Beh, sereno non lo sarò mai. Ma non mi sono nemmeno immaginato una cosa tipo “Aiuto, ora faccio il disco, fa schifo a tutti, mi odieranno tutti, mi abbandoneranno tutti”. Questo no. Anche perché, in cuor mio, spero di fare in ogni caso un lavoro discreto, non una schifezza. Ma un po’ di paura ed incertezza c’è, soprattutto in questo marasma della “nuova classica”, dove è davvero facile perdere la propria identità. Ora è tutto molto più difficile: perché se vuoi essere riconoscibile e lasciare davvero il segno, adesso devi faticare il doppio. Io una “voce” ce l’ho, c’ho messo anni a costruirla, ma di sicuro devo farla evolvere, crescere. Poi c’è comunque la questione delle sonorizzazioni: film, teatro…
…che è qualcosa che ti tocca, visto che la tua musica è davvero cinematica di natura.
Beh, a me il cinema piace molto, penso proprio di poter dire di essere un cinefilo. Lavorare alle colonne sonore poi mi dona un sacco di ispirazione. E’ questione di mettersi al servizio di un’idea che esiste già, non sei tu che devi fartela venire, e questo volendo è un piccolo aiuto; ma al di là di questo, per poter trovare la linea sonora giusta spesso devi studiare e scoprire cose nuove, nuovi strumenti, nuove soluzioni, e questo è un bellissimo processo di crescita.

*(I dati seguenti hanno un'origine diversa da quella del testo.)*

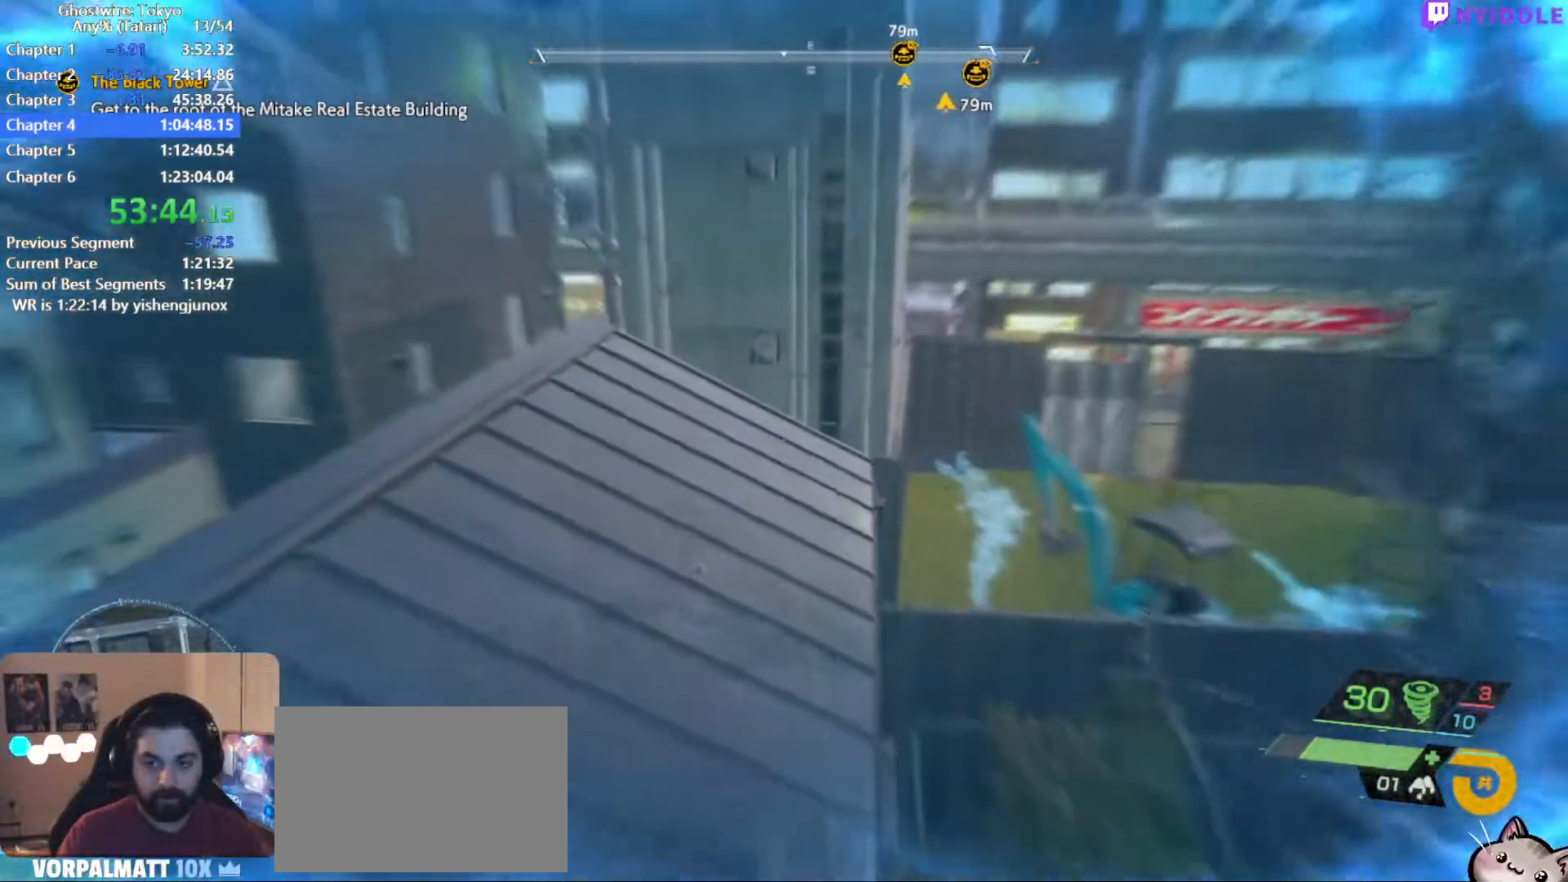
{"keys": ["shift", "w"], "mouse": [], "events": [[284, "space", "up"]]}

(la colonna sonora di “The Twelve”; continua sotto)
Ci sono musicisti che invidi, artisticamente, per il talento che hanno, per la musica che creano?
“Invidia” è una parola forte, ha forse un’accezione un po’ troppo negativa. Però che ci sia chi è ad un vero e proprio “livello superiore” quello sì, assolutamente. Penso in primis a Nick Cave.
Ehi, non è l’artista che si assocerebbe alla tua figura e ai tuoi gusti!
Lui ha fatto della musica quasi una missione. Qualcosa che va al di là della musica in quanto musica. Trovo che questo sia assolutamente straordinario.